Background

With estimated global post-operative mortality rates at 1-4% leading to approximately 3-12 million deaths per year, an urgent need exists for reliable measures of perioperative risk. Existing approaches suffer from poor performance, place a high burden on clinicians to gather data, or do not incorporate intraoperative data. Prior work demonstrated that intraoperative anesthetics induce prefrontal EEG oscillations in the alpha band (8-12Hz) that correlate with post-operative cognitive outcomes.

Methods

We analyzed a retrospective cohort of 1,081 patients undergoing surgery with general anesthesia at Massachusetts General Hospital with intraoperative EEG recordings. The association between EEG alpha power and adverse outcomes were characterized using statistical models that were fitted on propensity weighted data. Our primary outcome was post-operative mortality, measured from date of surgery to date of death or last follow-up. Secondary outcomes included mortality within pre-specified time windows (30-days, 90-days, 180-days, and 1-year), hospital and PACU lengths of stay, discharge to long-term care, and 30-day hospital readmission.

Results

Alpha power was associated with mortality risk (HR = 0.92, 95% CI:[ 0.85, 0.99], p=0.039). Within specified time windows, alpha power was associated with 30-day mortality (OR = 0.81, 95% CI: [0.66, 0.95], p=0.010), 90-day mortality (OR = 0.68, 95% CI: [0.55, 0.79], p<0.001), 180-day mortality (OR = 0.75, 95% CI: [0.66, 0.83], p<0.001), and 1-year mortality (OR = 0.85, 95% CI: [0.79, 0.91], p<0.001). Additionally, alpha power was associated with discharge to long-term care (OR = 0.91, 95% CI: [0.86, 0.96], p<0.001).
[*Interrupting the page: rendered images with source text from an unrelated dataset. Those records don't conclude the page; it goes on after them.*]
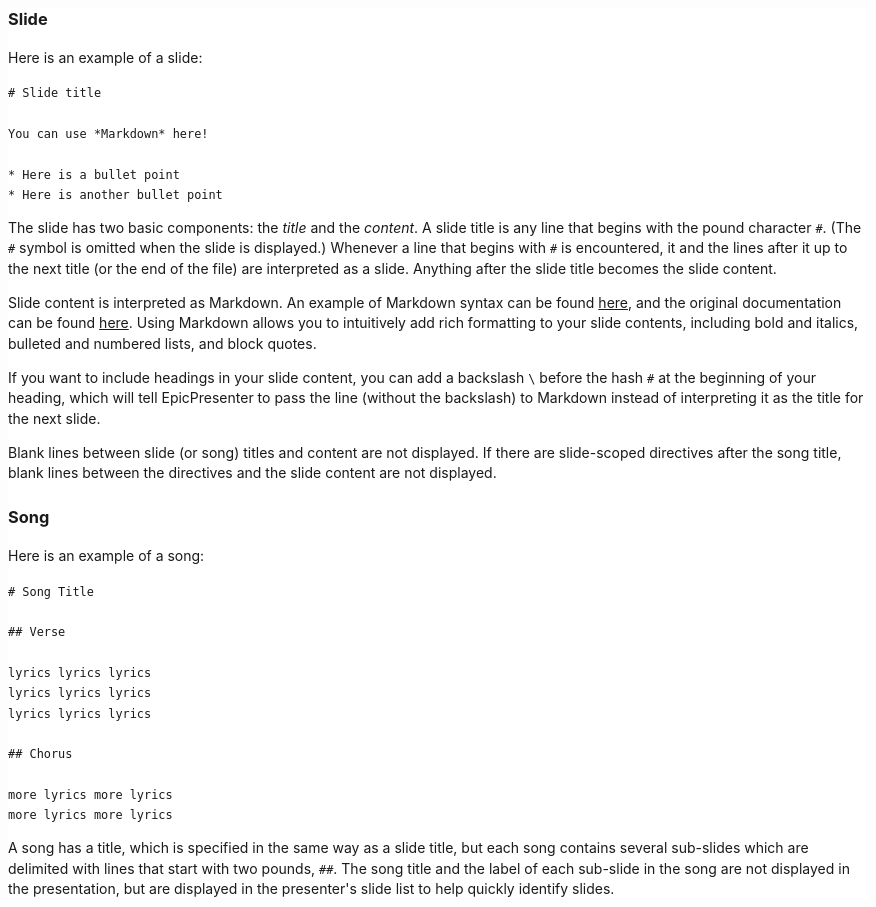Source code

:### Slide

Here is an example of a slide:

```
# Slide title

You can use *Markdown* here!

* Here is a bullet point
* Here is another bullet point
```

The slide has two basic components: the *title* and the *content*. A slide title is any line that begins with the pound character `#`. (The `#` symbol is omitted when the slide is displayed.) Whenever a line that begins with `#` is encountered, it and the lines after it up to the next title (or the end of the file) are interpreted as a slide. Anything after the slide title becomes the slide content.

Slide content is interpreted as Markdown. An example of Markdown syntax can be found [here](http://www.markitdown.net/markdown), and the original documentation can be found [here](https://daringfireball.net/projects/markdown/basics). Using Markdown allows you to intuitively add rich formatting to your slide contents, including bold and italics, bulleted and numbered lists, and block quotes.

If you want to include headings in your slide content, you can add a backslash `\` before the hash `#` at the beginning of your heading, which will tell EpicPresenter to pass the line (without the backslash) to Markdown instead of interpreting it as the title for the next slide.

Blank lines between slide (or song) titles and content are not displayed. If there are slide-scoped directives after the song title, blank lines between the directives and the slide content are not displayed.

### Song

Here is an example of a song:

```
# Song Title

## Verse

lyrics lyrics lyrics
lyrics lyrics lyrics
lyrics lyrics lyrics

## Chorus

more lyrics more lyrics
more lyrics more lyrics
```

A song has a title, which is specified in the same way as a slide title, but each song contains several sub-slides which are delimited with lines that start with two pounds, `##`. The song title and the label of each sub-slide in the song are not displayed in the presentation, but are displayed in the presenter's slide list to help quickly identify slides.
We did not find significant associations among alpha power and 30-day readmission and hospital or PACU lengths of stay.

Conclusions

Intraoperative EEG alpha power is independently associated with post-operative mortality and adverse outcomes, suggesting it could represent a broad measure of post-operative physical resilience and provide clinicians with a low-burden, personalized measure of post-operative risk.